In Gethsemane, Jesus felt the power of his enemies who were on the verge of dragging him away to humiliate, torture and execute him.
“And Jesus felt the disappointment of his friends, falling asleep, betraying and denying him, abandoning him,” he said. “Jesus must have felt the incredible weight of going to the cross, carrying the sin of the world.”
And as he prayed, there was no last-minute change of plans.
“The resolution of Gethsemane isn’t ‘OK, I’ll do it.’ The resolution of Gethsemane is ‘I trust in you, my heavenly father.’”
The African American professor and pastor James Cone wrote several books, including The Cross and the Lynching Tree, and The Spirituals and The Blues.
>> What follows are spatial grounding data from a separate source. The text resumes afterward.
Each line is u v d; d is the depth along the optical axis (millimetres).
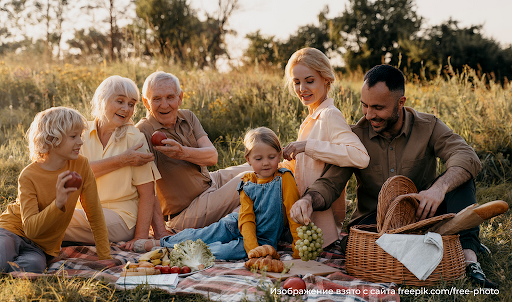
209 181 4117
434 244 2674
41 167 2963
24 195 2885
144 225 3658
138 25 21406
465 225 2717
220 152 6172
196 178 3971
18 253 2900
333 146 3285
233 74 10883
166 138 3660
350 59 33375
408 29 32125
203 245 3109
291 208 3100
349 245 2979
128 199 3697
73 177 2762
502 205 2582
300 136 3715
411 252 2688
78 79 8883
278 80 9719
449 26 29844
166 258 3131
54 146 2869
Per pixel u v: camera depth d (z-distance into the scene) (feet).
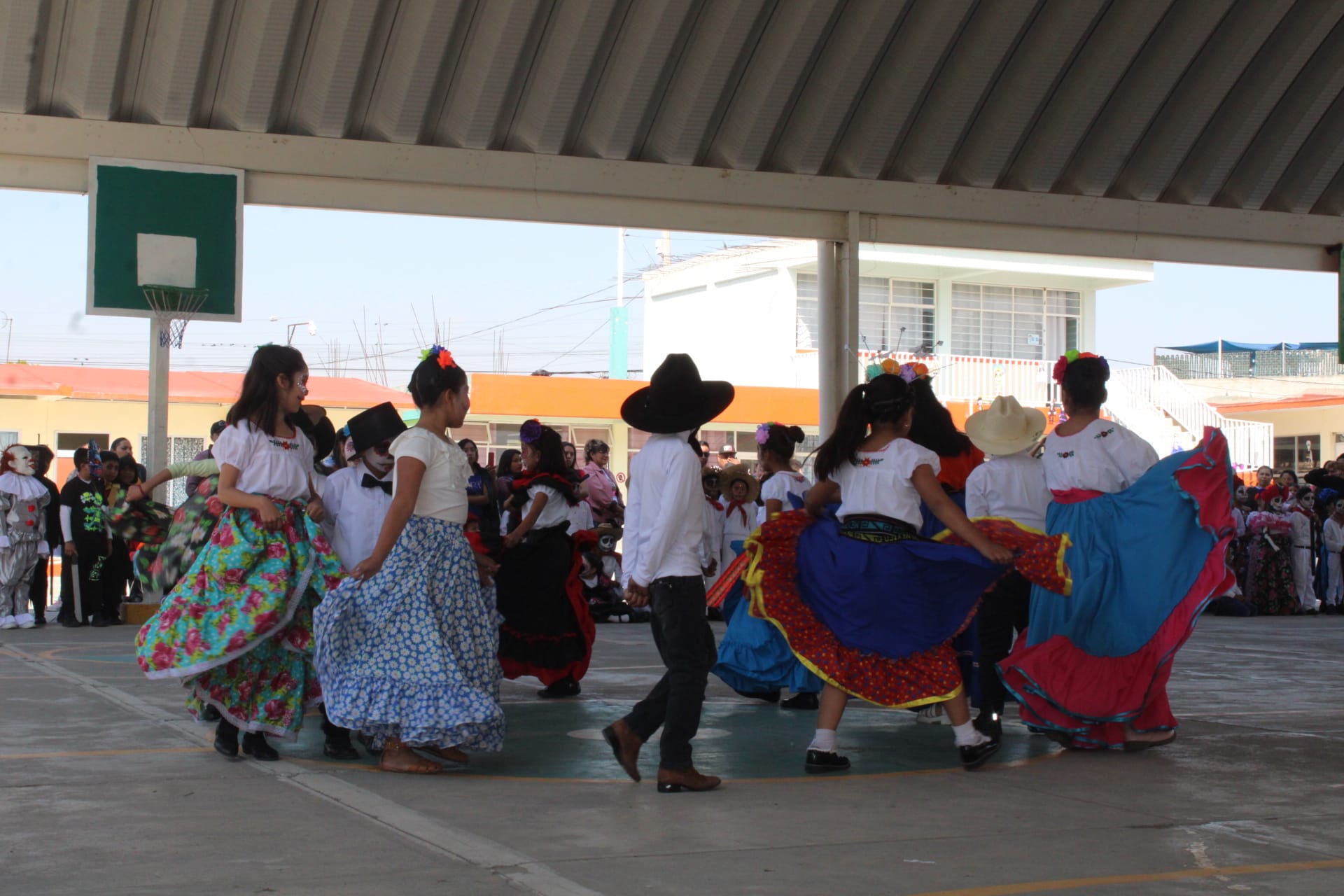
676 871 10.42
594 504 40.47
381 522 16.51
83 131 35.99
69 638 32.32
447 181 39.09
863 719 19.27
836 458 14.52
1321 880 10.35
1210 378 122.62
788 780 14.44
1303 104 45.85
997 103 43.60
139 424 72.08
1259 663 28.22
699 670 13.79
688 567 13.83
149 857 10.69
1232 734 17.99
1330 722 19.31
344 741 15.40
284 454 14.89
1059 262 100.78
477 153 39.40
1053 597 16.55
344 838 11.37
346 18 36.27
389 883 9.96
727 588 20.45
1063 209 45.73
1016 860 10.92
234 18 35.91
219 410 73.56
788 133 42.52
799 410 76.59
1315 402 95.09
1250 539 47.73
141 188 36.50
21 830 11.60
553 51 38.65
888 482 14.40
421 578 14.37
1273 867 10.73
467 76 38.50
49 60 35.42
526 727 18.25
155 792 13.32
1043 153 44.93
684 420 13.82
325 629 14.03
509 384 71.00
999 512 17.24
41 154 35.60
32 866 10.39
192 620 14.44
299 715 15.10
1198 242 47.78
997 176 45.06
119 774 14.24
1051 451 17.08
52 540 37.29
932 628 14.67
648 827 11.98
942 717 18.90
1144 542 16.26
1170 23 42.63
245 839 11.33
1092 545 16.48
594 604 39.47
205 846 11.05
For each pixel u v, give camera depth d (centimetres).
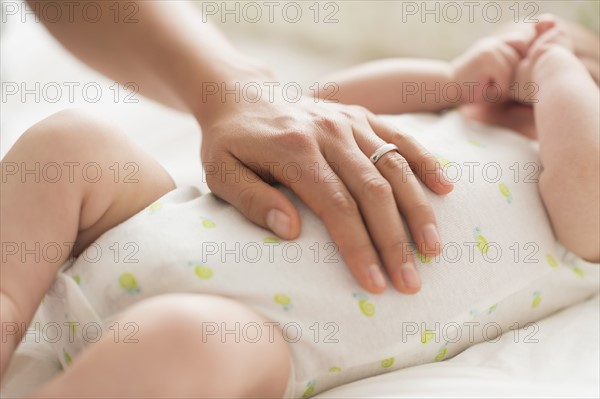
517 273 63
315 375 59
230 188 61
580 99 68
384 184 60
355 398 57
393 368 60
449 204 63
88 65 74
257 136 62
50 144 60
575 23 84
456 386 57
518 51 76
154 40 70
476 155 67
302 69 110
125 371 53
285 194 62
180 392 53
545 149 68
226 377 54
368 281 58
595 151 65
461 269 61
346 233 59
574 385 57
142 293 58
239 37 124
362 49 114
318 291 59
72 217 60
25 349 62
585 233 66
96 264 59
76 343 59
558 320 65
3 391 58
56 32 73
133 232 59
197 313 54
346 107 66
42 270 59
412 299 60
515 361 61
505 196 65
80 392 52
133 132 91
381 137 64
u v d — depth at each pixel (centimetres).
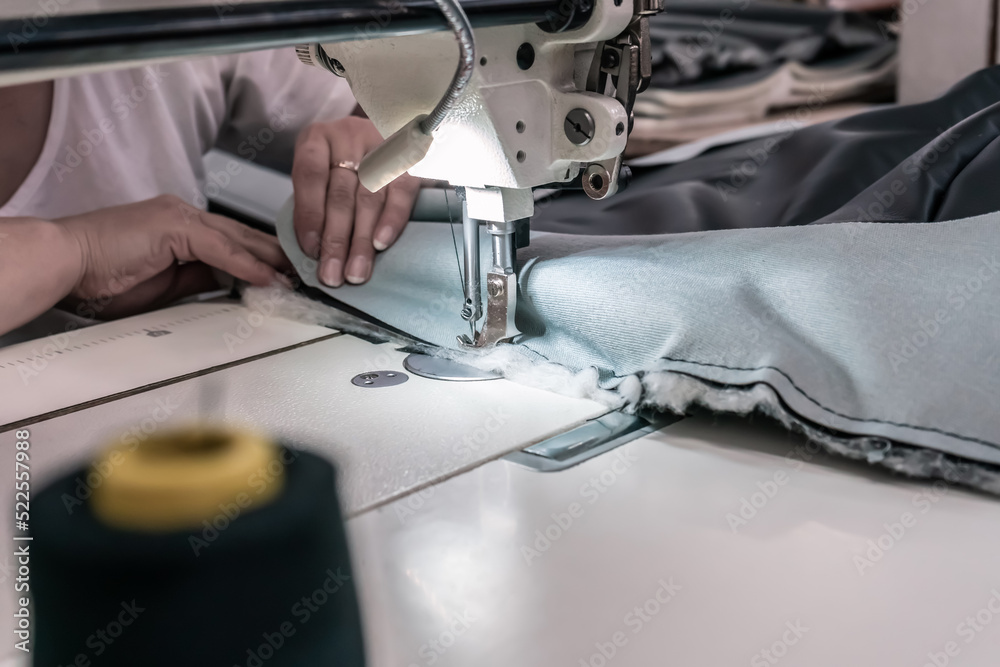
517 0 65
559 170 76
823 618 46
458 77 60
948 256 68
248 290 108
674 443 68
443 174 77
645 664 43
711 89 191
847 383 65
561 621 47
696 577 50
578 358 80
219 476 34
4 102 132
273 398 77
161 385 81
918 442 59
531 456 66
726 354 67
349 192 106
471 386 79
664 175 127
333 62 80
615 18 68
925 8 156
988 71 111
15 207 136
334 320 98
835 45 192
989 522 56
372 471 63
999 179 80
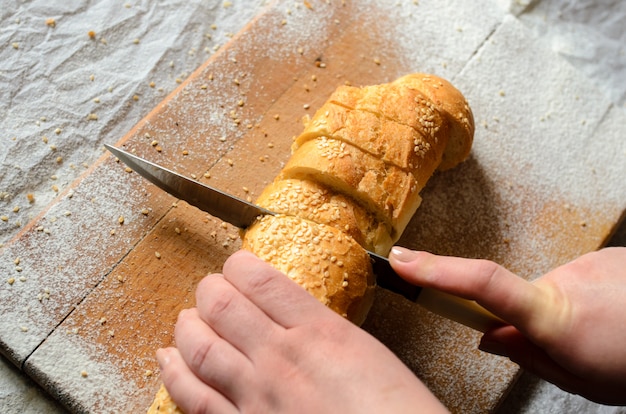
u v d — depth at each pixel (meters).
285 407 0.37
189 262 0.50
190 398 0.39
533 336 0.42
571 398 0.53
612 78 0.63
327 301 0.43
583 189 0.56
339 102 0.49
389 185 0.47
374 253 0.46
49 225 0.50
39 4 0.59
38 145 0.55
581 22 0.65
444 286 0.42
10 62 0.57
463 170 0.55
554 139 0.57
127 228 0.50
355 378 0.37
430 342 0.50
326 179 0.47
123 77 0.58
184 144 0.53
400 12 0.60
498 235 0.54
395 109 0.49
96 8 0.60
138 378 0.47
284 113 0.55
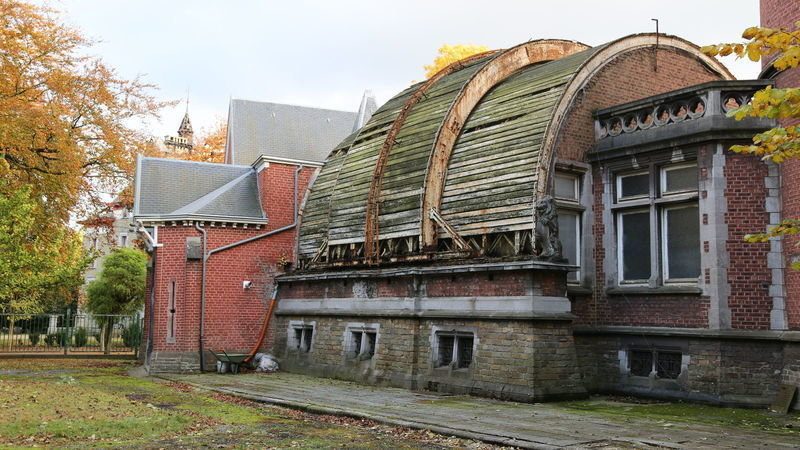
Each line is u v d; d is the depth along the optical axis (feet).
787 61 26.20
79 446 30.94
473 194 59.52
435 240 61.26
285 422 40.68
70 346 111.24
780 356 46.47
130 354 100.99
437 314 57.62
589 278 57.31
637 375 53.83
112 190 100.22
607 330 55.42
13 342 110.11
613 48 59.52
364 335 65.87
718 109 49.90
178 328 76.23
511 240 54.80
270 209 82.17
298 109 123.95
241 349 78.38
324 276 71.67
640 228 55.47
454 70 77.30
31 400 44.29
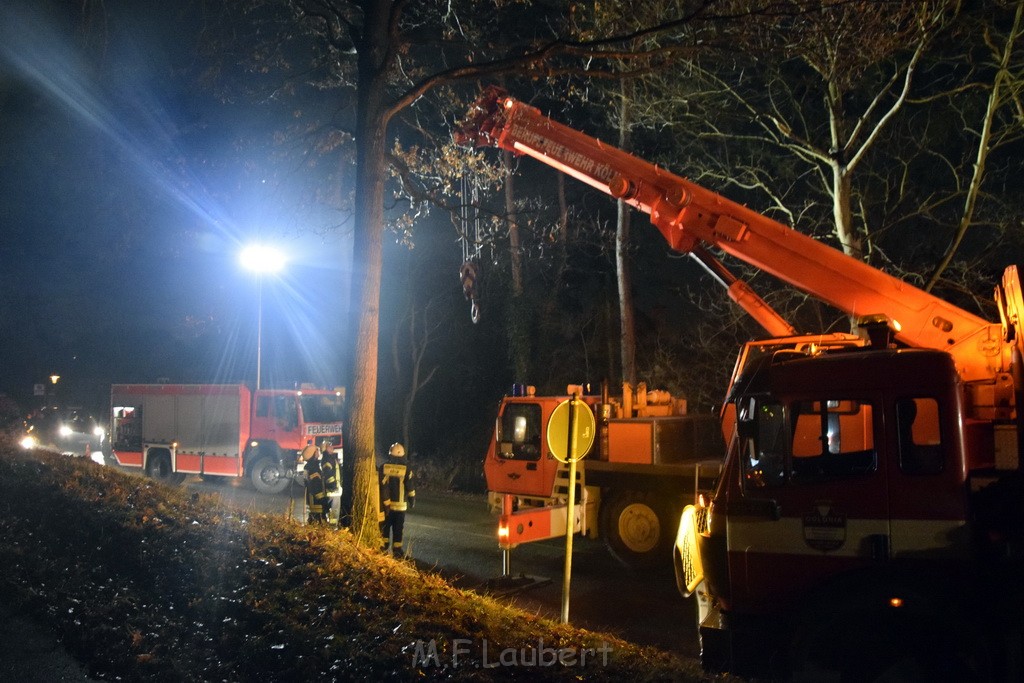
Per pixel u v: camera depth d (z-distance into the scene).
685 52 10.85
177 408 21.47
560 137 10.35
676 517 11.20
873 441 6.16
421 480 22.31
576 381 23.89
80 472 11.79
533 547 13.33
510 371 25.08
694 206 9.71
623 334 19.22
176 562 7.75
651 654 6.68
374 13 10.36
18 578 7.39
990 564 5.89
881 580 5.99
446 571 11.56
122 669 5.71
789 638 6.30
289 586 7.21
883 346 6.85
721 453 12.87
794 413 6.42
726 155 17.55
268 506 17.08
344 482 10.02
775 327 9.82
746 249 9.45
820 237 16.06
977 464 7.18
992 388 7.66
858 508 6.13
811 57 12.91
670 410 12.35
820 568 6.19
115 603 6.85
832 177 17.42
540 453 12.53
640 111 17.41
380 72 10.37
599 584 10.89
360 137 10.33
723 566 6.56
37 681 5.53
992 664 5.77
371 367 10.16
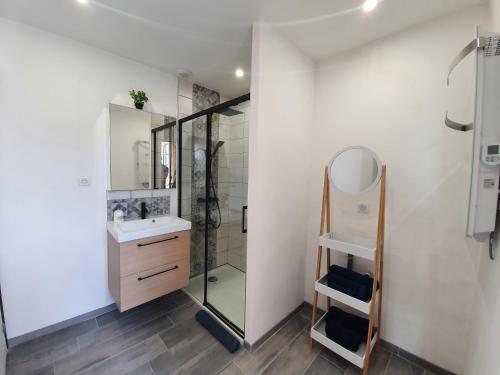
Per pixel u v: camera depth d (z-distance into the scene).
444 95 1.37
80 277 1.83
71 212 1.76
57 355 1.52
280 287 1.79
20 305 1.59
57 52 1.64
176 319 1.92
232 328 1.80
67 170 1.72
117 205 1.99
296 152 1.81
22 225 1.57
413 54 1.47
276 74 1.55
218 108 1.94
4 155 1.49
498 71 0.82
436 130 1.40
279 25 1.48
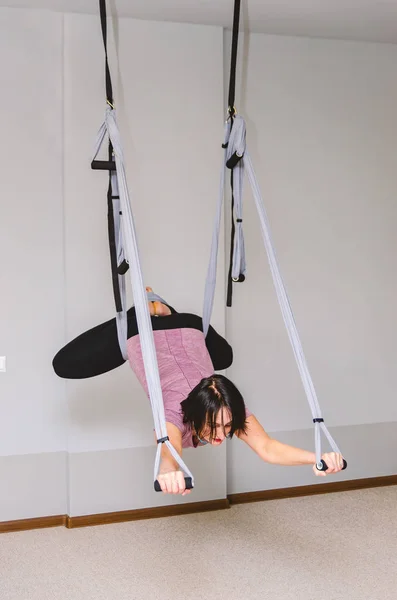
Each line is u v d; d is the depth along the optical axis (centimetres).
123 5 377
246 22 408
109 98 281
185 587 308
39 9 384
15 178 385
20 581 317
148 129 400
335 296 448
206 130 409
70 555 347
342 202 449
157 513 403
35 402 390
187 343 287
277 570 325
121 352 305
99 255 392
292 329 257
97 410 396
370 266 456
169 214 404
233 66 285
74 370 309
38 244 389
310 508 414
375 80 454
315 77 441
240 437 244
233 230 303
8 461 386
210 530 379
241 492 431
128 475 400
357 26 419
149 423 404
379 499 430
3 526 384
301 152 439
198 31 407
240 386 429
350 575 319
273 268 266
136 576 321
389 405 462
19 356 387
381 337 460
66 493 396
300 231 439
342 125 448
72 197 388
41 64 387
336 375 450
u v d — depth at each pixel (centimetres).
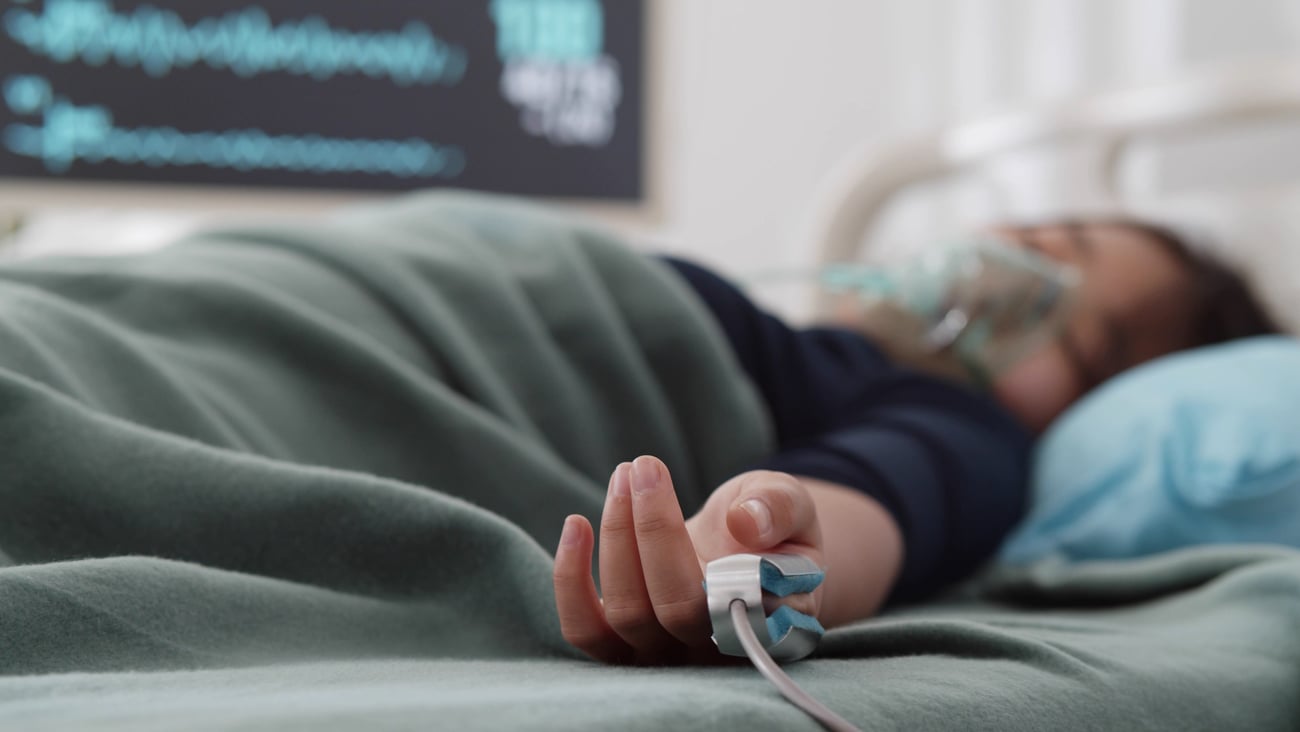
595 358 83
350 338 70
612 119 219
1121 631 63
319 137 208
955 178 187
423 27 210
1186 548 94
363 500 52
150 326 67
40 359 55
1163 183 204
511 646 51
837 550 64
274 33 205
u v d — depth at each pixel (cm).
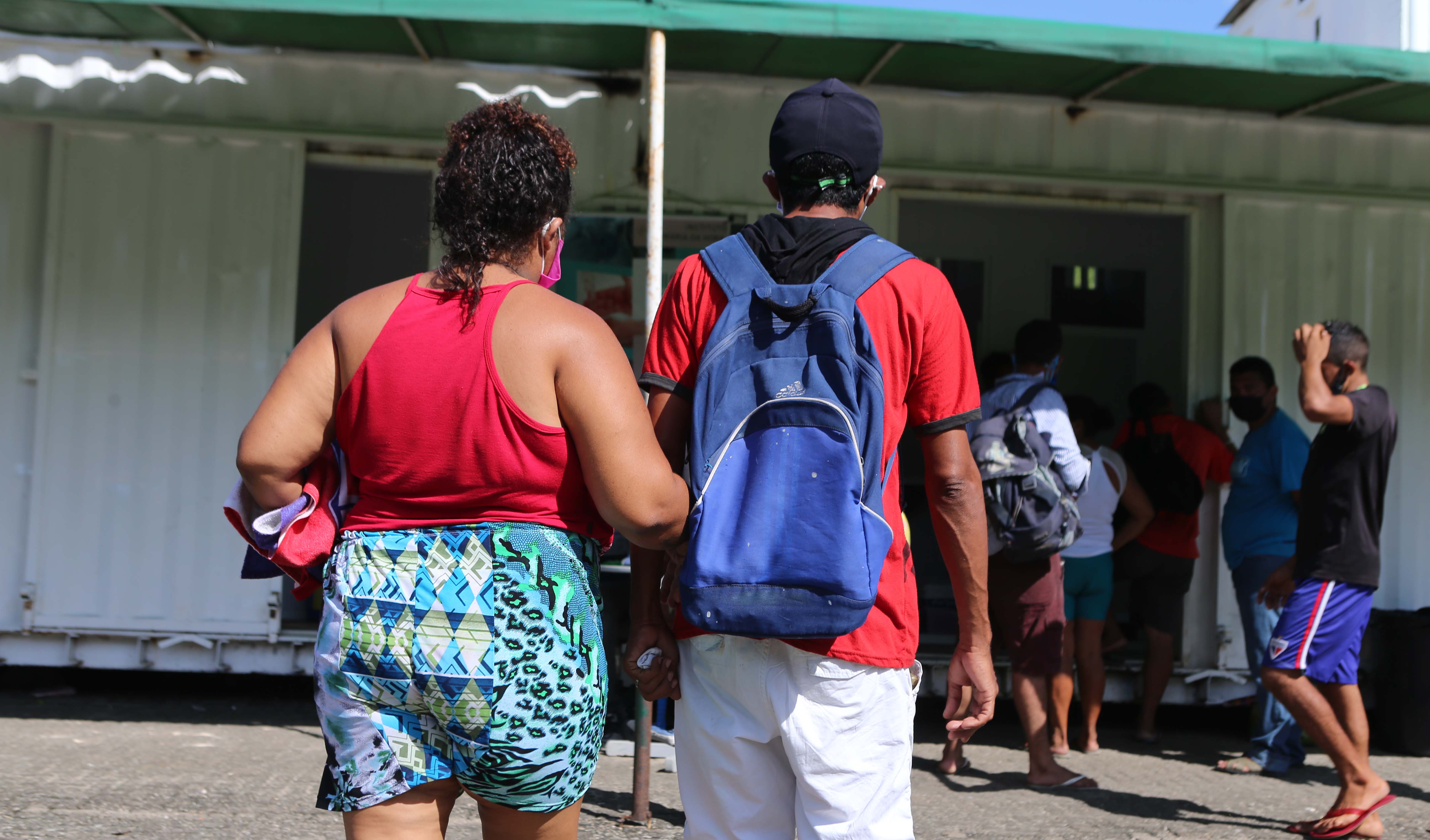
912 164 568
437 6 377
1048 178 573
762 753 176
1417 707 514
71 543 528
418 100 546
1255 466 479
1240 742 539
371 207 782
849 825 170
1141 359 842
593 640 159
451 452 150
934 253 823
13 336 536
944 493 178
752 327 172
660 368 184
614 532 171
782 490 162
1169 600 526
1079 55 411
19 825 337
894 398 174
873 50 493
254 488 156
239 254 539
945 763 459
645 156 557
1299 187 588
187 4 377
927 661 557
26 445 535
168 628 529
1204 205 594
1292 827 382
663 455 160
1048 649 432
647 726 363
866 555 160
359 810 150
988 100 571
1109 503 493
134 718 498
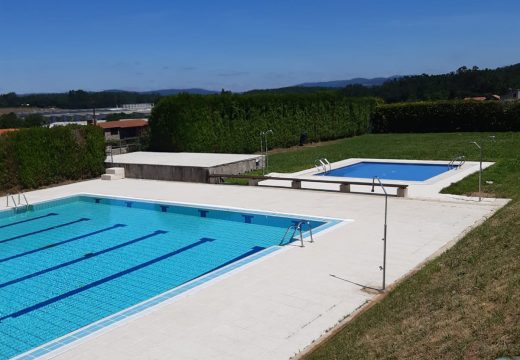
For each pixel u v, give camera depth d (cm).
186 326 671
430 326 553
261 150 2798
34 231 1341
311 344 606
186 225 1350
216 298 762
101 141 2222
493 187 1490
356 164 2234
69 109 8981
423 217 1205
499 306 539
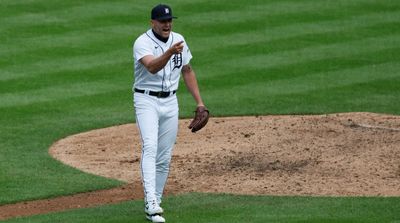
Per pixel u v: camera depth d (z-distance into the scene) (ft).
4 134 179.11
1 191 144.97
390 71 223.51
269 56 231.91
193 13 261.03
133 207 133.69
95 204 137.90
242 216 126.52
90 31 245.04
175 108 129.08
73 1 269.03
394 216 125.59
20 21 250.98
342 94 208.13
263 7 268.00
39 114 192.24
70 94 205.16
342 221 122.62
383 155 161.17
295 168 155.43
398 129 178.50
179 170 156.25
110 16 256.52
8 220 128.06
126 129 184.44
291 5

He noted the amazing fact that so many African Americans have embraced the Christian faith, even though it was the faith of slave owners.
“You’d think they’d not want anything to do with their religion,” said Albert. “Remarkably, many African Americans found hope and strength in the gospel of Jesus Christ.”
What the slave masters did to them was a lie, said Albert.
“They were not less than human. They were children of God. They had value, dignity, worth in the eyes of their heavenly father,” said Albert.
“They sang with expectation that God was going to deliver them from this horrible condition.”
The evidence all around them was not promising, “yet they could not stop singing and believing in a God in whom they put their trust.”
Albert noted the lyrics of a popular Black spiritual song:
Nobody knows the trouble I’ve seen.
Nobody knows my sorrow.
Nobody knows the trouble I’ve seen.
“Doesn’t that shock you a bit?” asked Albert. “The song is talking about incredible trouble, and it ends with ‘Glory Hallelujah!’”
It’s not a denial of problems, but an affirmation of faith that God is our companion in hard times, said Albert.
“Troubles are not the final word. God is here to give us light and glorious life,” he said. “Hard times help us get through and not lose our souls. Glory Hallelujah!”
Albert ended his Lenten talk with the Breton Fishermen’s Prayer: “Dear God, be good to me. The sea is so wide and my boat is so small.”